Cannot boot latest 8.10 kernel on two of my 100+ Rocky 8 machines

Over the weekend I updated over 100+ servers and workstations (mostly Dell Poweredge servers or Precision workstations) from Rocky 8.9 to 8.10. For the vast majority of these machines everything went fine. But on two of the, both Precision 5820, the new kernel 4.18.0-553.5.1.el8_10 shows in the GRUB menu but when selected on just gets a blank screen forever with never any output. The system also never appears online at its configured IP. If we select the previous kernel on each box they boot and run just fine.

I tried reinstalling all the kernel packages with

yum reinstall $(rpm -qa | grep 553.5.1)

but same result on reboot. I tried ‘dracut -fv’ and ‘grub2-mkconfig …’ as well with no change.

BTW, I have removed ‘quiet’ from the grub boot parameters so I normally see kernel messages immediately on selecting the older kernel in GRUB. We see nothing with the new kernel.
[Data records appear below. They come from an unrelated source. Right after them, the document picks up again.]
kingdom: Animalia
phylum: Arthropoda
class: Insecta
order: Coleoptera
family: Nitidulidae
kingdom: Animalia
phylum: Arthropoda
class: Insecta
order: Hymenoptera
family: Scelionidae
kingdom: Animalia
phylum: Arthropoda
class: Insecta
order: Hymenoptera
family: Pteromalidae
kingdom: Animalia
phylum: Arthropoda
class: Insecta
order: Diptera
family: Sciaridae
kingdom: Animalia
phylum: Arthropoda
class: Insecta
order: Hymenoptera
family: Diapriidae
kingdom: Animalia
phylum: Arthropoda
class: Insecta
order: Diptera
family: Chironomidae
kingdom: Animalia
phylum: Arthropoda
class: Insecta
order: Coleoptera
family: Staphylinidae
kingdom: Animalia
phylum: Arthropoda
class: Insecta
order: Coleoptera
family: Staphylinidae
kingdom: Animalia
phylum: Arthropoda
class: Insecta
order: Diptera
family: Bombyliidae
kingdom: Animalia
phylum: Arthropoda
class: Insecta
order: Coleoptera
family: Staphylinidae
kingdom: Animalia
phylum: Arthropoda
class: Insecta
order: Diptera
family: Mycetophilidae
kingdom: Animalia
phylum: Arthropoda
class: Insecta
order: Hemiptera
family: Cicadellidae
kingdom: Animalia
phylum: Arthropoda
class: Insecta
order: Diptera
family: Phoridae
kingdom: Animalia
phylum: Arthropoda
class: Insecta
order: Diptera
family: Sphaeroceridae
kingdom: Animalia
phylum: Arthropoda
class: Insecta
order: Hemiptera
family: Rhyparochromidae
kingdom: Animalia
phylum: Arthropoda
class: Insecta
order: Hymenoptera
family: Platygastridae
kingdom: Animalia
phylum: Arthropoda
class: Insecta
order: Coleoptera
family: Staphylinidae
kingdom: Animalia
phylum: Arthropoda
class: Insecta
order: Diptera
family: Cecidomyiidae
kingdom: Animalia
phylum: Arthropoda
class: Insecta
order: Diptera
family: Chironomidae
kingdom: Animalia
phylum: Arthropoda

Any ideas what might be going on?

While booted into the previous kernel, are you able to see any messages at all from the attempt to boot into the newer kernel?

No, nothing in the /var/log/messages at all from those attempts. Since I see no kernel boot messages I am pretty sure it never gets far enough for the filesystems to be mounted and for any logs to get written too.

I get no error message from GRUB either, so it seems to find the kernel file to boot, but something in booting in the first few microseconds locks the system up.

Are these the only two machines which are Precision 5820, or are there others of this type for which it’s working ? If they are the only ones, what output do you get from
lspci -nn | grep VGA
if any ?

I have several other Precision 5820’s but after looking at the difference the two machines with the boot issue are both running a BIOS dated from 01/24/2019. All the rest that work have a later BIOS. So I am going to try upgrading the BIOS later this week.

While they are still in the broken state, can you try; either edit existing grub entry, or create a new one.

remove : "rhgb quiet" (already done)
add : "console=tty0 console=ttyS0,115200 rd.debug initcall_debug"

reboot, then choose the “debug” menu entry. On my machine, I got huge extra detail during boot, BUT

Are the machines using UEFI and secure boot?

If so, it might be getting stuck running shim…

Tried adding “rd.debug initcall_debug” but still got just a blank screen on boot. We upgraded the box to the latest BIOS version from Dell and still just a blank screen. We then tried booting the 8.10 install USB image to see if that would boot and it did not.

So we have given up at this point and will just stick to the older kernel on these boxes till there is a newer Rocky 8 kernel to try.